What we need is a type of super-lawyer, highly trained in every detail and aspect of sex crimes. This would include legislation, forensic science and victim/jury psychology, equipping them, for instance, to explain to jurors that if a complainant laughs or appears bored or distracted in the witness box, this could be the result of trauma.
Prevailing rape myths, such as “She was asking for it,” “He’s handsome and does not ‘need’ to rape” and “If she didn’t want it, she would close her legs,” can poison the mind of a juror against the complainant, whatever the evidence against the defendant. Women and girls are routinely blamed for being raped – which means the perpetrator, even when it is abundantly clear that he is guilty, is too often absolved. This is how patriarchy works: Keep women and girls in constant fear of male violence, and then when it happens, put the responsibility for it firmly on their shoulders.

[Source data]

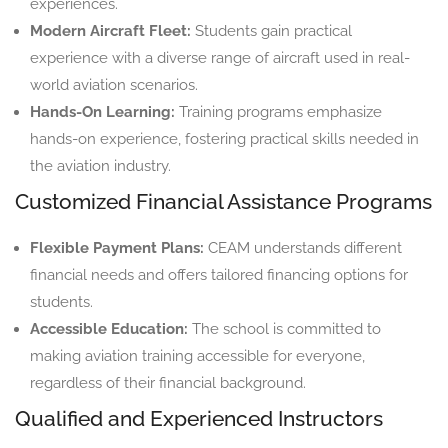
experiences.
Modern Aircraft Fleet:
Students gain practical
experience with a diverse range of aircraft used in real-
world aviation scenarios.
Hands-On Learning:
Training programs emphasize
hands-on experience, fostering practical skills needed in
the aviation industry.
Customized Financial Assistance Programs
Flexible Payment Plans:
CEAM understands different
financial needs and offers tailored financing options for
students.
Accessible Education:
The school is committed to
making aviation training accessible for everyone,
regardless of their financial background.
Qualified and Experienced Instructors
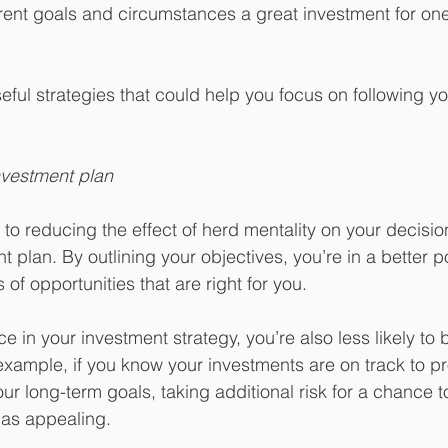
rent goals and circumstances a great investment for one 
seful strategies that could help you focus on following y
nvestment plan
to reducing the effect of herd mentality on your decision
plan. By outlining your objectives, you’re in a better po
of opportunities that are right for you.
e in your investment strategy, you’re also less likely to
ample, if you know your investments are on track to pr
ur long-term goals, taking additional risk for a chance t
 as appealing.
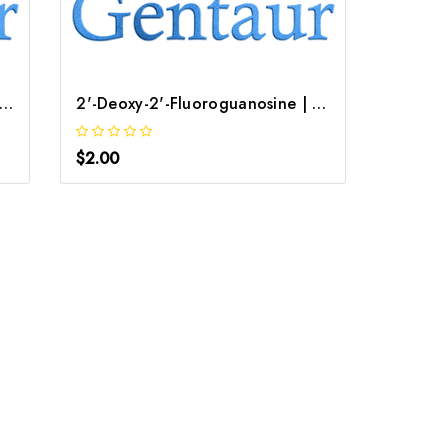
l 4-Acetamido-5-Bromo-2-Methoxybenzoate | GNT-ST-08961
2'-Deoxy-2'-Fluoroguanosine | GNT-ST-02751
$2.00
$2.00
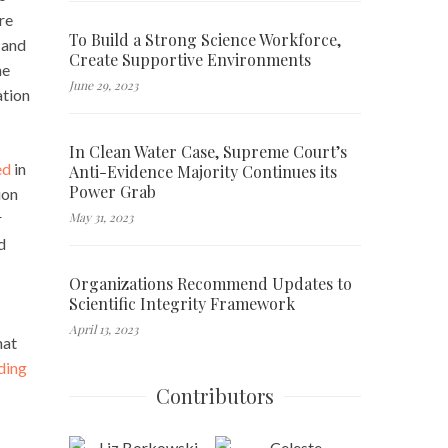
re
To Build a Strong Science Workforce,
 and
Create Supportive Environments
he
June 29, 2023
ation
In Clean Water Case, Supreme Court’s
ed
in
Anti-Evidence Majority Continues its
Power Grab
ion
May 31, 2023
r
d
Organizations Recommend Updates to
Scientific Integrity Framework
April 13, 2023
that
ding
Contributors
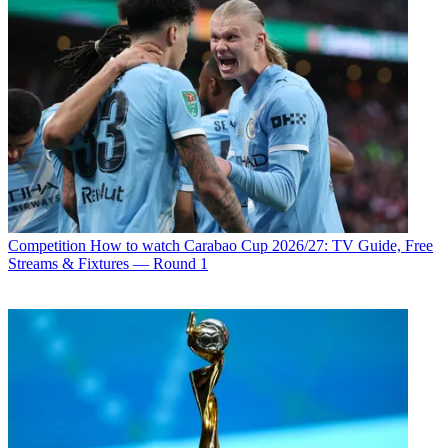
Competition
How to watch Carabao Cup 2026/27: TV Guide, Free
Streams & Fixtures — Round 1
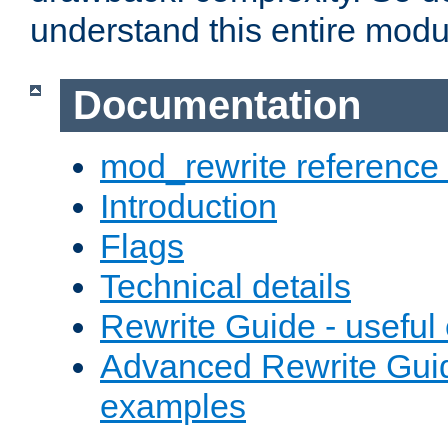
understand this entire modul
Documentation
mod_rewrite reference
Introduction
Flags
Technical details
Rewrite Guide - usefu
Advanced Rewrite Guid
examples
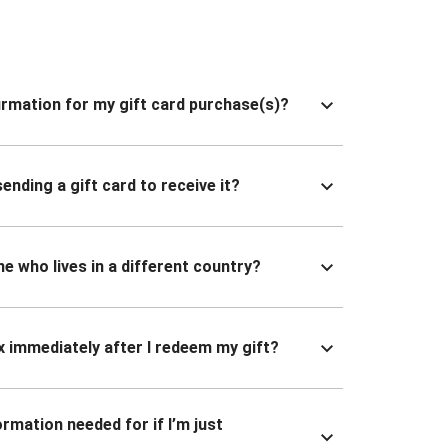
nfirmation for my gift card purchase(s)?
ending a gift card to receive it?
ne who lives in a different country?
x immediately after I redeem my gift?
ormation needed for if I’m just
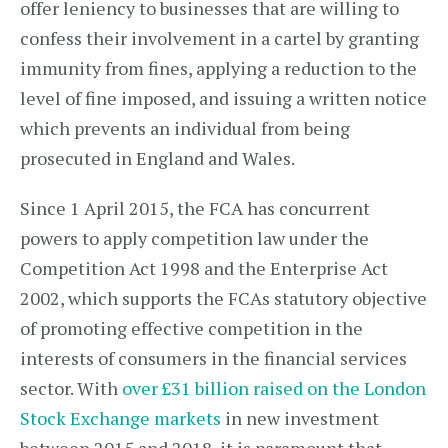
offer leniency to businesses that are willing to
confess their involvement in a cartel by granting
immunity from fines, applying a reduction to the
level of fine imposed, and issuing a written notice
which prevents an individual from being
prosecuted in England and Wales.
Since 1 April 2015, the FCA has concurrent
powers to apply competition law under the
Competition Act 1998 and the Enterprise Act
2002, which supports the FCAs statutory objective
of promoting effective competition in the
interests of consumers in the financial services
sector. With
over £31 billion raised on the London
Stock Exchange markets
in new investment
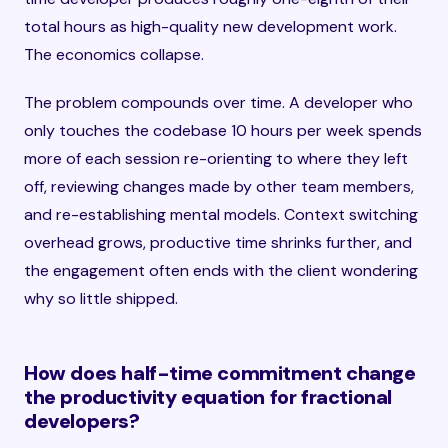
total hours as high-quality new development work.
The economics collapse.
The problem compounds over time. A developer who
only touches the codebase 10 hours per week spends
more of each session re-orienting to where they left
off, reviewing changes made by other team members,
and re-establishing mental models. Context switching
overhead grows, productive time shrinks further, and
the engagement often ends with the client wondering
why so little shipped.
How does half-time commitment change
the productivity equation for fractional
developers?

**Questions:**
**a.** In the passage on rape myths, what could explain a complainant laughing or seeming bored or distracted in the witness box?
**b.** Copy out everything in the passage on rape myths from "What we need" down to "result of trauma.".

**Task-by-task outputs:**
**a.** It could be the result of trauma.

**b.**
What we need is a type of super-lawyer, highly trained in every detail and aspect of sex crimes. This would include legislation, forensic science and victim/jury psychology, equipping them, for instance, to explain to jurors that if a complainant laughs or appears bored or distracted in the witness box, this could be the result of trauma.